[[ Passage, beginning ]]

One moment, you’re shooting through the waves of the Pacific Ocean with your new mermaid tail, high-fiving dolphin flippers left and right. The next, you’re jolted from your lovely (and strangely erotic) dream by a shooting pain down your spine that feels like you’re being impaled by the trident of Poseidon himself.
What in the actual fuuu —
“Pain is a sensation you feel when nerves are stimulated to an intense degree,” explains Michael Port, a board-certified pain management doctor. “Pain is subjective: The most common pain scale is the 10-point visual analog scale, with ‘0’ being no pain and ‘10’ being unbearable pain.”
That’s why, according to Port, there’s no such thing as a “universal level of pain” that can jolt someone awake from their sleep. “Pain is subjective,” says Port. “Individual differences in pain sensitivity have long remained a perplexing and challenging clinical problem. My job then is to focus pain treatment on an individual-by-individual basis.”
The rest of the medical community agrees, and researchers focus their approach accordingly.
Still, wherever it lands on the scale, pain that wakes you up at night is definitely a cause for concern. “Pain affects everyone differently, but the kind that wakes you up should be taken seriously,” explains Port. “It scares me.”
Why?
Because according to Port, there are two different types of pain: Rest pain and activity pain. “Mechanical pain or motion-based pain tends to get better at night. But malignant types of pain, like bone cancer pain, get worse at night,” says Port. “People who spike fevers from infections tend to see spikes at 2:30 in the morning.” A recent patient of Port’s, in fact, who’d seemed to be in perfect health, ended up being diagnosed with an infection in his spine after repeatedly waking up at 2 a.m.

[[ Passage, end ]]
[[ Available data, beginning ]]

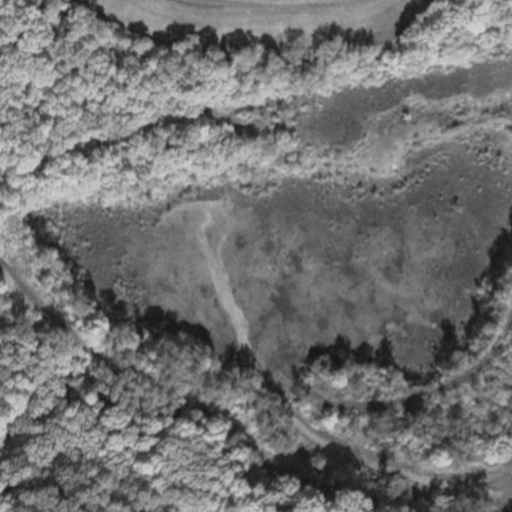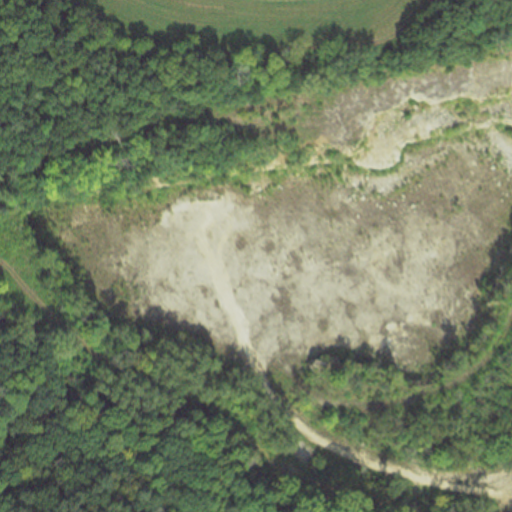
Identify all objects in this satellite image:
road: (348, 463)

[[ Available data, end ]]

* [Exercise aim]
Can you transcribe the stretch of the pain article from "Still, wherever it" through "up at 2 a.m." word for word? Rely only on the pain article, not on the material.

* [Solution to this task]
Still, wherever it lands on the scale, pain that wakes you up at night is definitely a cause for concern. “Pain affects everyone differently, but the kind that wakes you up should be taken seriously,” explains Port. “It scares me.”
Why?
Because according to Port, there are two different types of pain: Rest pain and activity pain. “Mechanical pain or motion-based pain tends to get better at night. But malignant types of pain, like bone cancer pain, get worse at night,” says Port. “People who spike fevers from infections tend to see spikes at 2:30 in the morning.” A recent patient of Port’s, in fact, who’d seemed to be in perfect health, ended up being diagnosed with an infection in his spine after repeatedly waking up at 2 a.m.